FIRENZE – “Le 357 domande presentate in Toscana per i 200 posti del nuovo Corso di formazione in medicina generale rappresentano un segnale molto positivo. Dimostrano che, nonostante le difficoltà degli ultimi anni, molti giovani medici continuano a vedere nella medicina generale una scelta professionale importante e ricca di significato”.
Così Niccolò Biancalani, segretario regionale di Fimmg Toscana, commenta i dati relativi al bando per il Corso di formazione specifica in medicina generale 2026-2029, che a livello nazionale ha raccolto quasi 6mila domande per 2.651 posti disponibili.
“Questo risultato smentisce l’idea che i giovani non siano più interessati alla medicina di famiglia. La disponibilità esiste, ma deve essere accompagnata da un sistema capace di offrire prospettive concrete, stabilità e strumenti adeguati per svolgere al meglio la professione. Il numero delle candidature – spiega Biancalani – impone una riflessione non soltanto sulla quantità dei posti disponibili, ma anche sulla qualità del percorso formativo e sulle condizioni che i medici troveranno una volta entrati nel sistema sanitario territoriale”.

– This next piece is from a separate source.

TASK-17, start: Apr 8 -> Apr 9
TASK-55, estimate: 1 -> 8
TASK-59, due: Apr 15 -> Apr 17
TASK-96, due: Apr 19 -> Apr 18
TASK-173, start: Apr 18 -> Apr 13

“Non possiamo chiedere ai giovani di investire nella medicina generale per poi lasciarli soli davanti alla burocrazia, alla carenza di personale di studio, alle difficoltà organizzative e a carichi assistenziali sempre più complessi. Occorre costruire un percorso coerente che parta dalla formazione e prosegua con un accesso rapido alla professione, forme di affiancamento e una reale possibilità di lavorare in équipe”, sottolinea il segretario della Fimmg Toscana.
Secondo il sindacato dei medici di famiglia toscani, c’è poi da affrontare il problema del valore economico della borsa di studio. Il corso di formazione ha una durata triennale, richiede un impegno a tempo pieno e prevede una borsa di 11.603,50 euro lordi all’anno.
“Non possiamo chiedere a un giovane medico di dedicarsi a tempo pieno per tre anni alla propria formazione riconoscendogli un sostegno economico che non è più adeguato al costo della vita e alla responsabilità del percorso intrapreso – fa notare Biancalani –. È necessario un intervento nazionale per aumentare strutturalmente l’importo delle borse e rimuovere una disparità che rende il percorso meno sostenibile rispetto alle altre formazioni mediche post-laurea”.
“Alla luce del momento particolarmente delicato che sta vivendo la medicina generale italiana e delle carenze di medici che interessano molte aree del Paese, chiediamo anche una misura straordinaria affinché nessuna borsa vada perduta. Se in alcune regioni il numero dei candidati dovesse essere inferiore ai posti disponibili, quelle borse dovrebbero essere riassegnate alle regioni che, come la Toscana, registrano un numero di domande superiore ai posti banditi. In una fase in cui il Servizio sanitario nazionale ha bisogno di nuovi medici di famiglia – conclude il segretario della Fimmg Toscana –non possiamo permetterci di sprecare nemmeno un’opportunità formativa”.